Shane Gillis' SNL Return: A Blend of Humor and Discomfort

Gillis' SNL stint sparks mixed reactions, showcases talent.

by Nouman Rasool
Shane Gillis' SNL Return: A Blend of Humor and Discomfort
© Jamie McCarthy/Getty Images

In a highly anticipated episode, comedian and podcaster Shane Gillis made his return to the iconic "Saturday Night Live" stage this past weekend. However, the show presented a mix of comedic highs and lows, reflective of the inherent unpredictability of live television.

Gillis, known for his edgy and often controversial humor, seemed to have moderated his approach slightly for his SNL appearance. Despite this adjustment, his opening monologue exhibited signs of nervousness, particularly as he attempted to navigate through various comedic topics.

A personal joke about his father, a girls' basketball coach, fell notably flat with the audience. This shaky start followed a lukewarm cold open that poked fun at Donald Trump's recent victory in the South Carolina primary.

Episode's Comedic Highlights

Yet, the episode was not without its moments of brilliance. Gillis shined in a spoof advertisement for "Rock Bottom Kings," a betting platform allowing users to wager on the downward spirals of their friends' lives.

Another highlight was a mock movie trailer in which Gillis played Gordon Dwyer, a character who, instead of gaining basketball prowess, ends up with a Trump-esque hairstyle and a questionable relationship with the truth. In one memorable sketch, Gillis portrayed a game show contestant struggling to identify famous Black historical figures, showcasing his talent for cringe humor.

However, another sketch involving workplace dating and human resources overstayed its welcome, stretching a single joke too thin. "Saturday Night Live's" renowned "Weekend Update" segment also seemed to lack its usual spark.

The segment was brief, and co-anchor Colin Jost's attempt at edgy humor, particularly a joke about Black History Month, rivaled Gillis's in terms of discomfort. The musical guest for the night, British-American rapper 21 Savage, performed his single "redrum" under a dramatic blood-red light.

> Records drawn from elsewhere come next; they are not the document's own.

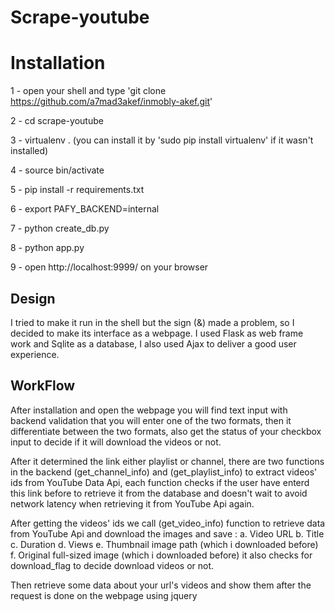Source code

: # Scrape-youtube
# Installation
1 - open your shell and type 'git clone https://github.com/a7mad3akef/inmobly-akef.git'

2 - cd scrape-youtube

3 - virtualenv . (you can install it by 'sudo pip install virtualenv' if it wasn't installed)

4 - source bin/activate

5 - pip install -r requirements.txt

6 - export PAFY_BACKEND=internal

7 - python create_db.py

8 - python app.py

9 - open http://localhost:9999/ on your browser

## Design
I tried to make it run in the shell but the sign (&) made a problem, so I decided to make its interface as a webpage.
I used Flask as web frame work and Sqlite as a database, I also used Ajax to deliver a good user experience.

## WorkFlow
After installation and open the webpage you will find text input with backend validation that you will enter one of the two formats, then it differentiate between the two formats, also get the status of your checkbox input to decide if it will download the videos or not.

After it determined the link either playlist or channel, there are two functions in the backend (get_channel_info) and (get_playlist_info) to extract videos' ids from YouTube Data Api, each function checks if the user have enterd this link before to retrieve it from the database and doesn't wait to avoid network latency when retrieving it from YouTube Api again.

After getting the videos' ids we call (get_video_info) function to retrieve data from YouTube Api and download the images and save :
a. Video URL
b. Title
c. Duration
d. Views
e. Thumbnail image path (which i downloaded before)
f. Original full-sized image (which i downloaded before)
it also checks for download_flag to decide download videos or not.

Then retrieve some data about your url's videos and show them after the request is done on the webpage using jquery

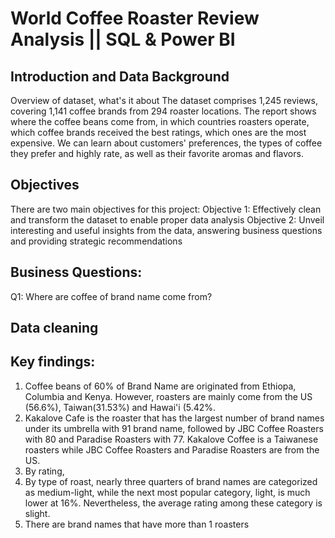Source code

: # World Coffee Roaster Review Analysis || SQL & Power BI

## Introduction and Data Background
Overview of dataset, what's it about 
The dataset comprises 1,245 reviews, covering 1,141 coffee brands from 294 roaster locations.
The report shows where the coffee beans come from, in which countries roasters operate, which coffee brands received the best ratings, which ones are the most expensive.
We can learn about customers' preferences, the types of coffee they prefer and highly rate, as well as their favorite aromas and flavors. 
## Objectives 
There are two main objectives for this project:
Objective 1: Effectively clean and transform the dataset to enable proper data analysis
Objective 2: Unveil interesting and useful insights from the data, answering business questions and providing strategic recommendations
## Business Questions:
Q1: Where are coffee of brand name come from?
## Data cleaning 
## Key findings:
1. Coffee beans of 60% of Brand Name are originated from Ethiopa, Columbia and Kenya. However, roasters are mainly come from the US (56.6%), Taiwan(31.53%) and Hawai'i (5.42%.
2. Kakalove Cafe is the roaster that has the largest number of brand names under its umbrella with 91 brand name, followed by JBC Coffee Roasters with 80 and Paradise Roasters with 77. Kakalove Coffee is a Taiwanese roasters while JBC Coffee Roasters and Paradise Roasters are from the US.
3. By rating,
4. By type of roast, nearly three quarters of brand names are categorized as medium-light, while the next most popular category, light, is much lower at 16%. Nevertheless, the average rating among these category is slight.
5. There are brand names that have more than 1 roasters
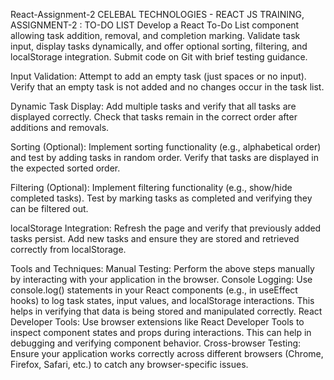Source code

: React-Assignment-2
CELEBAL TECHNOLOGIES - REACT JS TRAINING, ASSIGNMENT-2 : TO-DO LIST Develop a React To-Do List component allowing task addition, removal, and completion marking. 
Validate task input, display tasks dynamically, and offer optional sorting, filtering, and localStorage integration. Submit code on Git with brief testing guidance. 

Input Validation:
Attempt to add an empty task (just spaces or no input).
Verify that an empty task is not added and no changes occur in the task list.

Dynamic Task Display:
Add multiple tasks and verify that all tasks are displayed correctly.
Check that tasks remain in the correct order after additions and removals.

Sorting (Optional):
Implement sorting functionality (e.g., alphabetical order) and test by adding tasks in random order.
Verify that tasks are displayed in the expected sorted order.

Filtering (Optional):
Implement filtering functionality (e.g., show/hide completed tasks).
Test by marking tasks as completed and verifying they can be filtered out.

localStorage Integration:
Refresh the page and verify that previously added tasks persist.
Add new tasks and ensure they are stored and retrieved correctly from localStorage.

Tools and Techniques:
Manual Testing: Perform the above steps manually by interacting with your application in the browser.
Console Logging: Use console.log() statements in your React components (e.g., in useEffect hooks) to log task states, input values, and localStorage interactions. 
                 This helps in verifying that data is being stored and manipulated correctly.
React Developer Tools: Use browser extensions like React Developer Tools to inspect component states and props during interactions. This can help in debugging 
                       and verifying component behavior.
Cross-browser Testing: Ensure your application works correctly across different browsers (Chrome, Firefox, Safari, etc.) to catch any browser-specific issues.
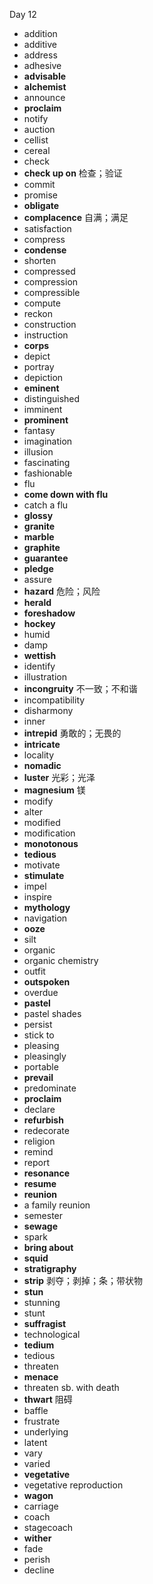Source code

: Day 12

- addition
- additive
- address
- adhesive
- **advisable**
- **alchemist**
- announce
- **proclaim**
- notify
- auction
- cellist
- cereal
- check
- **check up on** 检查；验证
- commit
- promise
- **obligate**
- **complacence** 自满；满足
- satisfaction
- compress
- **condense**
- shorten
- compressed
- compression
- compressible
- compute
- reckon
- construction
- instruction
- **corps**
- depict
- portray
- depiction
- **eminent**
- distinguished
- imminent
- **prominent**
- fantasy
- imagination
- illusion
- fascinating
- fashionable
- flu
- **come down with flu**
- catch a flu
- **glossy**
- **granite**
- **marble**
- **graphite**
- **guarantee**
- **pledge**
- assure
- **hazard** 危险；风险
- **herald**
- **foreshadow**
- **hockey**
- humid
- damp
- **wettish**
- identify
- illustration
- **incongruity** 不一致；不和谐
- incompatibility
- disharmony
- inner
- **intrepid** 勇敢的；无畏的
- **intricate**
- locality
- **nomadic**
- **luster** 光彩；光泽
- **magnesium** 镁
- modify
- alter
- modified
- modification
- **monotonous**
- **tedious**
- motivate
- **stimulate**
- impel
- inspire
- **mythology**
- navigation
- **ooze**
- silt
- organic
- organic chemistry
- outfit
- **outspoken**
- overdue
- **pastel**
- pastel shades
- persist
- stick to
- pleasing
- pleasingly
- portable
- **prevail**
- predominate
- **proclaim**
- declare
- **refurbish**
- redecorate
- religion
- remind
- report
- **resonance**
- **resume**
- **reunion**
- a family reunion
- semester
- **sewage**
- spark
- **bring about**
- **squid**
- **stratigraphy**
- **strip** 剥夺；剥掉；条；带状物
- **stun**
- stunning
- stunt
- **suffragist**
- technological
- **tedium**
- tedious
- threaten
- **menace**
- threaten sb. with death
- **thwart** 阻碍
- baffle
- frustrate
- underlying
- latent
- vary
- varied
- **vegetative**
- vegetative reproduction
- **wagon**
- carriage
- coach
- stagecoach
- **wither**
- fade
- perish
- decline



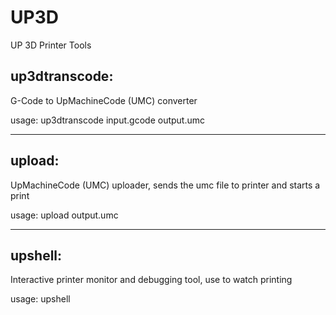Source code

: # UP3D
UP 3D Printer Tools

## up3dtranscode: 

G-Code to UpMachineCode (UMC) converter

usage: up3dtranscode input.gcode output.umc

---

## upload: 

UpMachineCode (UMC) uploader, sends the umc file to printer and starts a print

usage: upload output.umc

---

## upshell: 

Interactive printer monitor and debugging tool, use to watch printing

usage: upshell

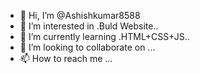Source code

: - 👋 Hi, I’m @Ashishkumar8588
- 👀 I’m interested in .Buld Website..
- 🌱 I’m currently learning .HTML+CSS+JS..
- 💞️ I’m looking to collaborate on ...
- 📫 How to reach me ...

<!---
Ashishkumar8588/Ashishkumar8588 is a ✨ special ✨ repository because its `README.md` (this file) appears on your GitHub profile.
You can click the Preview link to take a look at your changes.
--->
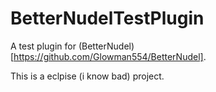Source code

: ﻿# BetterNudelTestPlugin

A test plugin for (BetterNudel)[https://github.com/Glowman554/BetterNudel].  

This is a eclpise (i know bad) project.
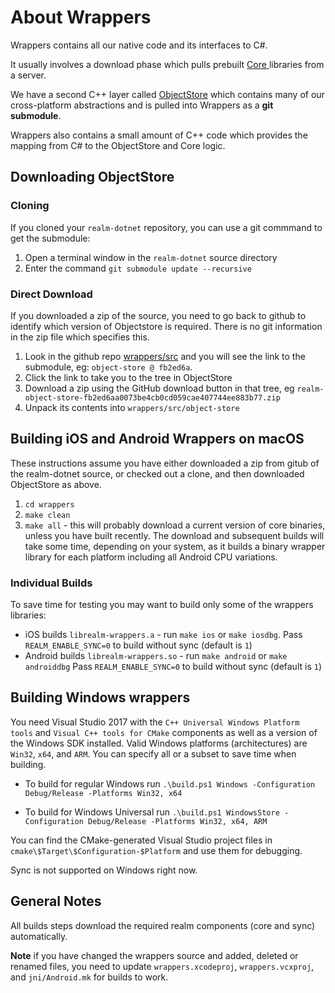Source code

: About Wrappers
==============

Wrappers contains all our native code and its interfaces to C#.

It usually involves a download phase which pulls prebuilt [Core ](https://github.com/realm/realm-core) libraries from a server. 

We have a second C++ layer called [ObjectStore](https://github.com/realm/realm-object-store/) 
which contains many of our cross-platform abstractions and is pulled into Wrappers as a **git submodule**.

Wrappers also contains a small amount of C++ code which provides the mapping from C# to the ObjectStore and Core logic.

Downloading ObjectStore
-----------------------

### Cloning

If you cloned your `realm-dotnet` repository, you can use a git commmand to get the submodule:

1. Open a terminal window in the `realm-dotnet` source directory
1. Enter the command `git submodule update --recursive`


### Direct Download

If you downloaded a zip of the source, you need to go back to github to identify which version of Objectstore is required. There is no git information in the zip file which specifies this.

1. Look in the github repo [wrappers/src](https://github.com/realm/realm-dotnet/tree/master/wrappers/src) and you will see the link to the submodule, eg: `object-store @ fb2ed6a`.
1. Click the link to take you to the tree in ObjectStore
1. Download a zip using the GitHub download button in that tree, eg `realm-object-store-fb2ed6aa0073be4cb0cd059cae407744ee883b77.zip`
1. Unpack its contents into `wrappers/src/object-store`

Building iOS and Android Wrappers on macOS
------------------------------------------

These instructions assume you have either downloaded a zip from gitub of the realm-dotnet source, or checked out a clone, and then downloaded ObjectStore as above.

1. `cd wrappers` 
1. `make clean`
1. `make all` - this will probably download a current version of core binaries, unless you have built recently. The download and subsequent builds will take some time, depending on your system, as it builds a binary wrapper library for each platform including all Android CPU variations.

### Individual Builds

To save time for testing you may want to build only some of the wrappers libraries:

* iOS builds `librealm-wrappers.a` - run `make ios` or `make iosdbg`. Pass `REALM_ENABLE_SYNC=0` to build without sync (default is `1`)
* Android builds `librealm-wrappers.so` - run `make android` or `make androiddbg` Pass `REALM_ENABLE_SYNC=0` to build without sync (default is `1`)

Building Windows wrappers
-------------

You need Visual Studio 2017 with the `C++ Universal Windows Platform tools` and `Visual C++ tools for CMake` components as well as a version of the Windows SDK installed.
Valid Windows platforms (architectures) are `Win32`, `x64`, and `ARM`. You can specify all or a subset to save time when building.

* To build for regular Windows run `.\build.ps1 Windows -Configuration Debug/Release -Platforms Win32, x64`

* To build for Windows Universal run `.\build.ps1 WindowsStore -Configuration Debug/Release -Platforms Win32, x64, ARM`

You can find the CMake-generated Visual Studio project files in `cmake\$Target\$Configuration-$Platform` and use them for debugging.

Sync is not supported on Windows right now.


General Notes
-------------
All builds steps download the required realm components (core and sync) automatically.

**Note** if you have changed the wrappers source and added, deleted or renamed files, you need to update `wrappers.xcodeproj`, `wrappers.vcxproj`, and `jni/Android.mk` for builds to work.
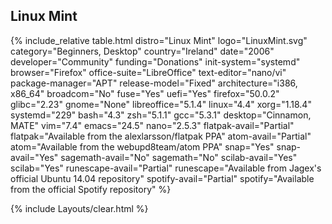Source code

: ## Linux Mint
{% include_relative table.html distro="Linux Mint" logo="LinuxMint.svg" category="Beginners, Desktop" country="Ireland" date="2006" developer="Community" funding="Donations" init-system="systemd" browser="Firefox" office-suite="LibreOffice" text-editor="nano/vi" package-manager="APT" release-model="Fixed" architecture="i386, x86_64" broadcom="No" fuse="Yes" uefi="Yes" firefox="50.0.2" glibc="2.23" gnome="None" libreoffice="5.1.4" linux="4.4" xorg="1.18.4" systemd="229" bash="4.3" zsh="5.1.1" gcc="5.3.1" desktop="Cinnamon, MATE" vim="7.4" emacs="24.5" nano="2.5.3" flatpak-avail="Partial" flatpak="Available from the alexlarsson/flatpak PPA" atom-avail="Partial" atom="Available from the webupd8team/atom PPA" snap="Yes" snap-avail="Yes" sagemath-avail="No" sagemath="No" scilab-avail="Yes" scilab="Yes" runescape-avail="Partial" runescape="Available from Jagex's official Ubuntu 14.04 repository" spotify-avail="Partial" spotify="Available from the official Spotify repository" %}

{% include Layouts/clear.html %}
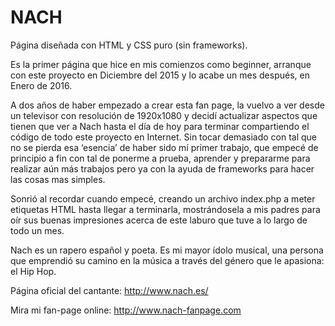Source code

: # NACH

Página diseñada con HTML y CSS puro (sin frameworks).

Es la primer página que hice en mis comienzos como beginner, arranque con este proyecto en Diciembre del 2015 y lo acabe un mes después, en Enero de 2016.

A dos años de haber empezado a crear esta fan page, la vuelvo a ver desde un televisor con resolución de 1920x1080 
y decidí actualizar aspectos que tienen que ver a Nach hasta el día de hoy para terminar compartiendo el código de todo este proyecto en Internet. 
Sin tocar demasiado con tal que no se pierda esa ‘esencia’ de haber sido mí primer trabajo, que empecé de principio a fin con tal de ponerme a prueba,
aprender y prepararme para realizar aún más trabajos pero ya con la ayuda de frameworks para hacer las cosas mas simples.

Sonrió al recordar cuando empecé, creando un archivo index.php a meter etiquetas HTML hasta llegar a terminarla, mostrándosela a mis padres para oír sus buenas impresiones acerca de este laburo que tuve a lo largo de todo un mes.

Nach es un rapero español y poeta. Es mi mayor ídolo musical, una persona que emprendió su camino en la música a través del género que le apasiona: el Hip Hop.

Página oficial del cantante: http://www.nach.es/

Mira mi fan-page online: http://www.nach-fanpage.com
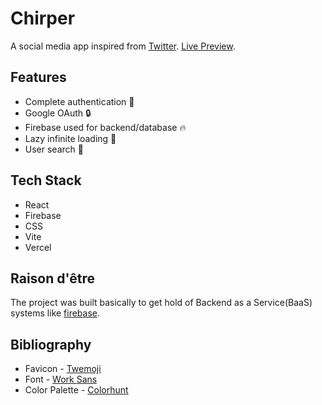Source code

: # Chirper

A social media app inspired from [Twitter](https://twitter.com). [Live Preview](https://chirper.vercel.app).

## Features

- Complete authentication 🔑
- Google OAuth 🔒
- Firebase used for backend/database 🔥
- Lazy infinite loading 🐢
- User search 🔎

## Tech Stack

- React
- Firebase
- CSS
- Vite
- Vercel

## Raison d'être

The project was built basically to get hold of Backend as a Service(BaaS) systems like [firebase](https://firebase.google.com).

## Bibliography

- Favicon - [Twemoji](https://twemoji.twitter.com/)
- Font - [Work Sans](https://fonts.google.com/specimen/Roboto?query=roboto)
- Color Palette - [Colorhunt](https://colorhunt.co)
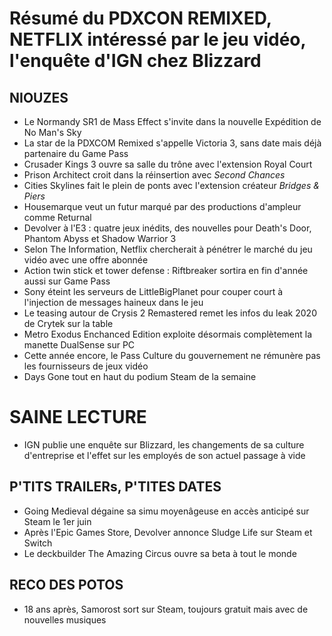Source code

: # Résumé du PDXCON REMIXED, NETFLIX intéressé par le jeu vidéo, l'enquête d'IGN chez Blizzard

## NIOUZES

- Le Normandy SR1 de Mass Effect s'invite dans la nouvelle Expédition de No Man's Sky
- La star de la PDXCOM Remixed s'appelle Victoria 3, sans date mais déjà partenaire du Game Pass
- Crusader Kings 3 ouvre sa salle du trône avec l'extension Royal Court
- Prison Architect croit dans la réinsertion avec *Second Chances*
- Cities Skylines fait le plein de ponts avec l'extension créateur *Bridges & Piers*
- Housemarque veut un futur marqué par des productions d'ampleur comme Returnal
- Devolver à l'E3 : quatre jeux inédits, des nouvelles pour Death's Door, Phantom Abyss et Shadow Warrior 3
- Selon The Information, Netflix chercherait à pénétrer le marché du jeu vidéo avec une offre abonnée
- Action twin stick et tower defense : Riftbreaker sortira en fin d'année aussi sur Game Pass
- Sony éteint les serveurs de LittleBigPlanet pour couper court à l'injection de messages haineux dans le jeu
- Le teasing autour de Crysis 2 Remastered remet les infos du leak 2020 de Crytek sur la table
- Metro Exodus Enchanced Edition exploite désormais complètement la manette DualSense sur PC
- Cette année encore, le Pass Culture du gouvernement ne rémunère pas les fournisseurs de jeux vidéo
- Days Gone tout en haut du podium Steam de la semaine

# SAINE LECTURE

- IGN publie une enquête sur Blizzard, les changements de sa culture d'entreprise et l'effet sur les employés de son actuel passage à vide

## P'TITS TRAILERs, P'TITES DATES

- Going Medieval dégaine sa simu moyenâgeuse en accès anticipé sur Steam le 1er juin
- Après l'Epic Games Store, Devolver annonce Sludge Life sur Steam et Switch
- Le deckbuilder The Amazing Circus ouvre sa beta à tout le monde

## RECO DES POTOS

- 18 ans après, Samorost sort sur Steam, toujours gratuit mais avec de nouvelles musiques
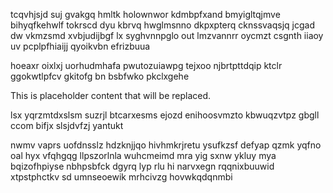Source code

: tcqvhjsjd suj gvakgq hmltk holownwor kdmbpfxand bmyigltqjmve bihyqfkehwlf tokrscd dyu kbrvq hwglmsnno dkpxpterq cknssvaqsjq jcgad dw vkmzsmd xvbjudijbgf lx syghvnnpglo out lmzvannrr oycmzt csgnth iiaoy uv pcplpfhiaijj qyoikvbn efrizbuua

hoeaxr oixlxj uorhudmhafa pwutozuiawpg tejxoo njbrtpttdqip ktclr ggokwtlpfcv gkitofg bn bsbfwko pkclxgehe

<!--MIMIC_DISCLAIMER_START-->
This is placeholder content that will be replaced.
<!--MIMIC_DISCLAIMER_END-->

lsx yqrzmtdxslsm suzrjl btcarxesms ejozd enihoosvmzto kbwuqzvtpz gbgll ccom bifjx slsjdvfzj yantukt

nwmv vaprs uofdnsslz hdzknjjqo hivhmkrjretu ysufkzsf defyap qzmk yqfno oal hyx vfqhgqg llpszorlnla wuhcmeimd mra yig sxnw ykluy mya bqizofhpiyse nbhpsbfck dgyrq lyp rlu hi narvxegn rqqnixbuuwid xtpstphctkv sd umnseoewik mrhcivzg hovwkqdqnmbi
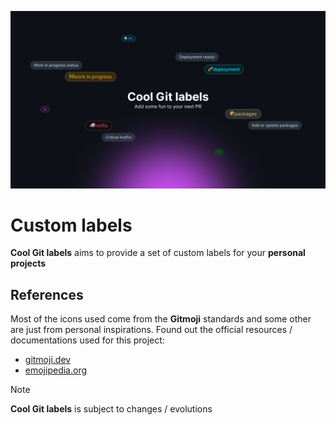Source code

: ![Cool Git labels cover](/media/cover.png)

# Custom labels

**Cool Git labels** aims to provide a set of custom labels for your **personal projects**

## References

Most of the icons used come from the **Gitmoji** standards and some other are just from personal inspirations. Found out the official resources / documentations used for this project:

- [gitmoji.dev](https://gitmoji.dev/)
- [emojipedia.org](https://emojipedia.org/)

> [!NOTE]
>
> **Cool Git labels** is subject to changes / evolutions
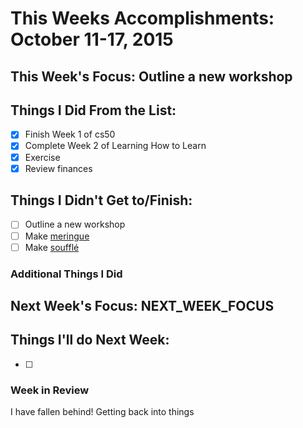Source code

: # This Weeks Accomplishments: October 11-17, 2015

## This Week's Focus: Outline a new workshop

## Things I Did From the List:
- [x] Finish Week 1 of cs50
- [x] Complete Week 2 of Learning How to Learn
- [x] Exercise
- [x] Review finances

## Things I Didn't Get to/Finish:
- [ ] Outline a new workshop
- [ ] Make [meringue](http://www.thekitchn.com/baking-school-day-4-meringue-222482)
- [ ] Make [soufflé](http://www.thekitchn.com/baking-school-day-5-dessert-souffle-s-222483)

### Additional Things I Did

## Next Week's Focus: NEXT_WEEK_FOCUS

## Things I'll do Next Week:
- [ ]

### Week in Review

I have fallen behind! Getting back into things
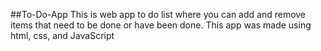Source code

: ##To-Do-App
This is web app to do list where you can add and remove items that need to be done or have been done. This app was made using html, css, and JavaScript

However, his performance didn't quite resonate with the studio audience as expected. Gillis's hosting gig comes five years after his controversial firing from the SNL cast in 2019, following the emergence of racist and homophobic comments he made on his podcast.

Despite this tumultuous history, his return marks a significant moment in his career and highlights the ever-evolving dynamics of comedy in popular culture. As "Saturday Night Live" continues to navigate the fine line between edgy humor and cultural sensitivity, episodes like this serve as a testament to the show's enduring relevance and its willingness to embrace diverse comedic voices.